Probably there is no one cause. Any combination of things could have affected the nervous system somewhere along the way. Current knowledge suggests some of the following factors:
- Chemical imbalances during or following pregnancy
- Difficulties during the delivery
- Maturational lag (the brain’s final maturation is not completed until the early 30s)
- Genetic factors (tends to run in families, more with males)
- Complex biochemical factors
Researchers also observed that there is four times more the likelihood of specific learning disabilities in adopted children than in biological children. Possibly a large number proportion of mothers who place children for adoption receive less than adequate care during pregnancy or have less than adequate diet.
Because so much remains unknown, one cannot yet speak in terms of prevention or cure, but only of the treatment- with a very favorable prognosis. While researchers continue to explore the origins of SLDs, the focus is shifting to diagnosis, treatment, and understanding.
How can parents know?
While signs and symptoms do accompany SLDs, detection is not as simple as administering a five-point screening test. The following five characteristics, particularly in combination, tend to point to a child t high risk for learning disabilities: allergies, complications during delivery, hyperactivity, left-handedness, and male gender.
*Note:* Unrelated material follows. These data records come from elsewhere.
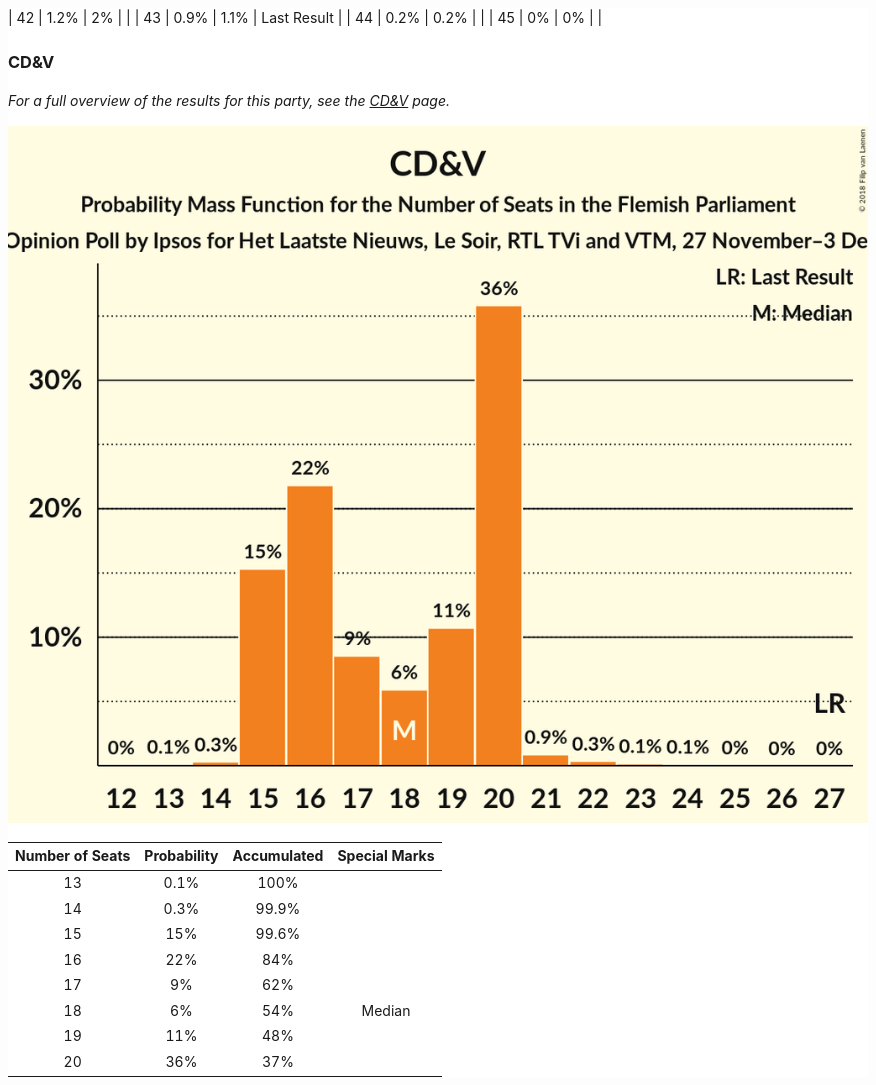 | 42 | 1.2% | 2% |  |
| 43 | 0.9% | 1.1% | Last Result |
| 44 | 0.2% | 0.2% |  |
| 45 | 0% | 0% |  |

### CD&V

*For a full overview of the results for this party, see the [CD&V](party-cdv.html) page.*

![Graph with seats probability mass function not yet produced](2018-12-03-Ipsos-seats-pmf-cdv.png "Seats Probability Mass Function")

| Number of Seats | Probability | Accumulated | Special Marks |
|:---------------:|:-----------:|:-----------:|:-------------:|
| 13 | 0.1% | 100% |  |
| 14 | 0.3% | 99.9% |  |
| 15 | 15% | 99.6% |  |
| 16 | 22% | 84% |  |
| 17 | 9% | 62% |  |
| 18 | 6% | 54% | Median |
| 19 | 11% | 48% |  |
| 20 | 36% | 37% |  |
Teachers and parents are usually first to suspect problems. Consult a pediatrician to rule out temporary or permanent physical conditions such as infections, neurological disease, or brain damage. The physician may refer you to a neurologist or a skilled neuro-developmental specialist who can determine the presence of minimal, or soft neurological signs in a child with potential or actual learning disabilities.
A formal evaluation of the child should include a physical examination; vision, hearing and dental checkups; psychological evaluation (to assess the child’s approach to learning tasks and his emotional development); and n educational evaluation.